[Entries taken from a collection]
────────
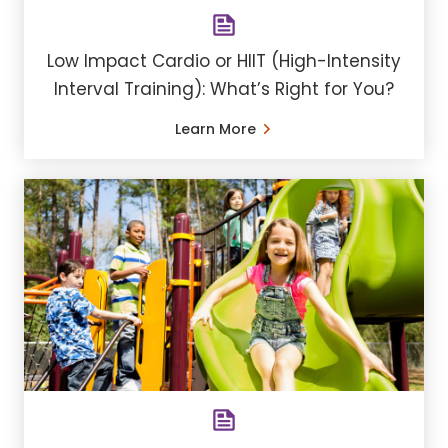
Low Impact Cardio or HIIT (High-Intensity
Interval Training): What’s Right for You?
Learn More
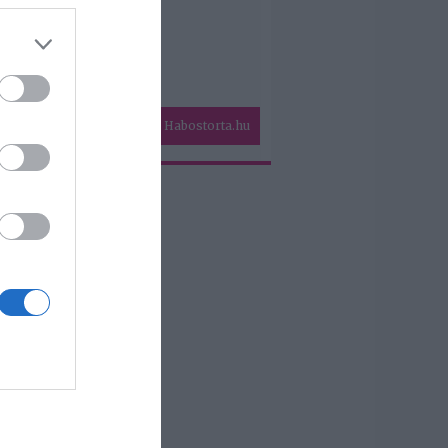
Habostorta.hu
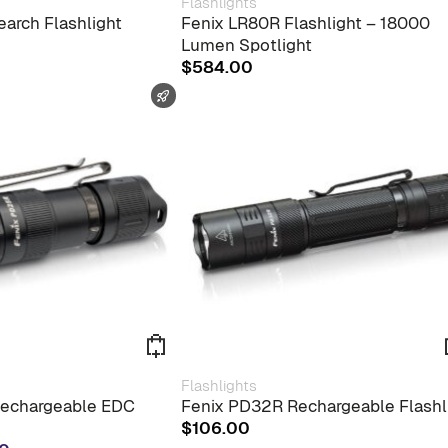
Flashlights
arch Flashlight
Fenix LR80R Flashlight – 18000
Lumen Spotlight
$
584.00
FAST SHIPPING
Flashlights
echargeable EDC
Fenix PD32R Rechargeable Flashl
$
106.00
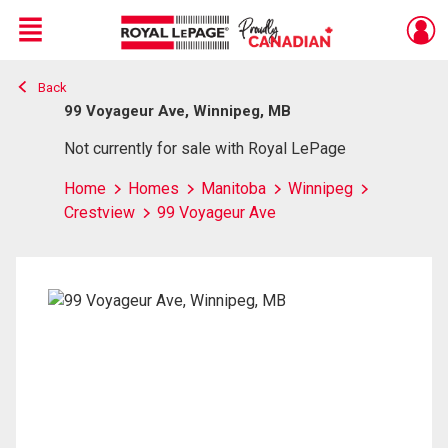
Menu
Back
Live
En Direct
99 Voyageur Ave, Winnipeg, MB
Not currently for sale with Royal LePage
Home
Homes
Manitoba
Winnipeg
Crestview
99 Voyageur Ave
────────
▶ _TO-DO ITEM_: From the records above, pull out each line that has "Voyageur".

▶ _RESULT_:
99 Voyageur Ave, Winnipeg, MB
99 Voyageur Ave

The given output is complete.